Karena itu, dikatakan Hasto Kristiyanto, kepada seluruh bakal calon dirinya mengharapkan bisa menyampaikan gagasan terbaik. Lain itu, Pilkada tidak dapat diartikan secara sempit hanya memperbutkan kekuasaan, tapi momentum membangun masa depan, membangun tatanan besar kebangsaan dan membangun kebudayaan.

“Kata Ibu Mega, Sunda kaya dengan tradisi kebudayaan yang sering mengalami proses modernisasi sehingga begitu rentan dan terancam. Untuk itu maka saya tampilkan sebuah lagu karena Aku Melihat Indonesia, lagu dari puisi Bung Karno yang kemudian dijadikan lagu oleh Mas Prananda Prabowo,” kata Hasto Kristiyanto.

Selanjutnya, Hasto Kristiyanto juga menyampaikan, berbicara tentang menjadi pemimpin adalah berbicara bagaimana membangun kebudayaan dan menbumikan Pancasila. Kita tidak bisa melepaskan dari syarat penting bahwa kita harus ada rasa cinta yang berkobar terhadap tanah air Indonesia.
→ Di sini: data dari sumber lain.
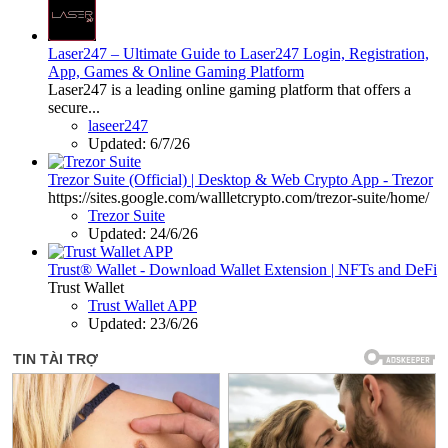
Laser247 – Ultimate Guide to Laser247 Login, Registration,
App, Games & Online Gaming Platform
Laser247 is a leading online gaming platform that offers a
secure...
laseer247
Updated:
6/7/26
Trezor Suite (Official) | Desktop & Web Crypto App - Trezor
https://sites.google.com/wallletcrypto.com/trezor-suite/home/
Trezor Suite
Updated:
24/6/26
Trust® Wallet - Download Wallet Extension | NFTs and DeFi
Trust Wallet
Trust Wallet APP
Updated:
23/6/26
“PDI Perjuangan berharap agar pilkada melahirkan pemimpin visioner yang membumi pada problematika rakyat, dan dengan kepemimpinannya mampu meretas jalan kemajuan yang bertumpu pada jati diri bangsa,” tandasnya.

Sementara, menurut Ketua DPD PDIP Jawa Barat TB Hasanuddin menyampaikan, acara Curah Gagas ini bukan debat dan juga bukan uji publik. Ini hanya sebuah acara untuk meyampaikan gagasan oleh tokoh yang sudah dijaring oleh PDIP dalam rangka untuk kepemimpinan Jawa Barat.

“Kami ingin pembicaraan soal hal strategis seperti soal kepemimpinan di Jabar dilakukan secara transparan dan terang benderang. Suasana kebatinan ini harus kita tumbuhkan bahwa jabatan itu amanah yang harus dijalankan sebagaimana mestinya. Bukan hal yang harus direbut dan dipertarungkan dengan berbagai cara,” kata TB Hasanuddin.

Sedangkan, pada acara tersebut Sekjen PDIP Hasto Kristiyanto hadir didampingi Wakil Sekjen DPP PDIP Bidang Kerakyatan Eriko Sotarduga. Sementara, jajaran DPD PDIP selaku tuan rumah yang hadir diantaranya Ketua DPD PDIP Jabar TB Hasanuddin dan Bendahara Waras Wasisto.

Selanjutnya, Sekretaris DPD PDIP Jawa Barat Abdi Yuhana menjadi salah satu bakal calon yang ikut dalam Curah Gagasan. Selain Abdi Yuhana, yang menyampaikan gagasan dalam acara tersebut yakni Wagub Jabar Deddy Mizwar, Bupati Purwakarta Dedi Mulyadi, Sekda Jabar Iwa Karniwa, mantan kapolda Jabar Anton Charliyan, dan Puti Guntur Soekarno.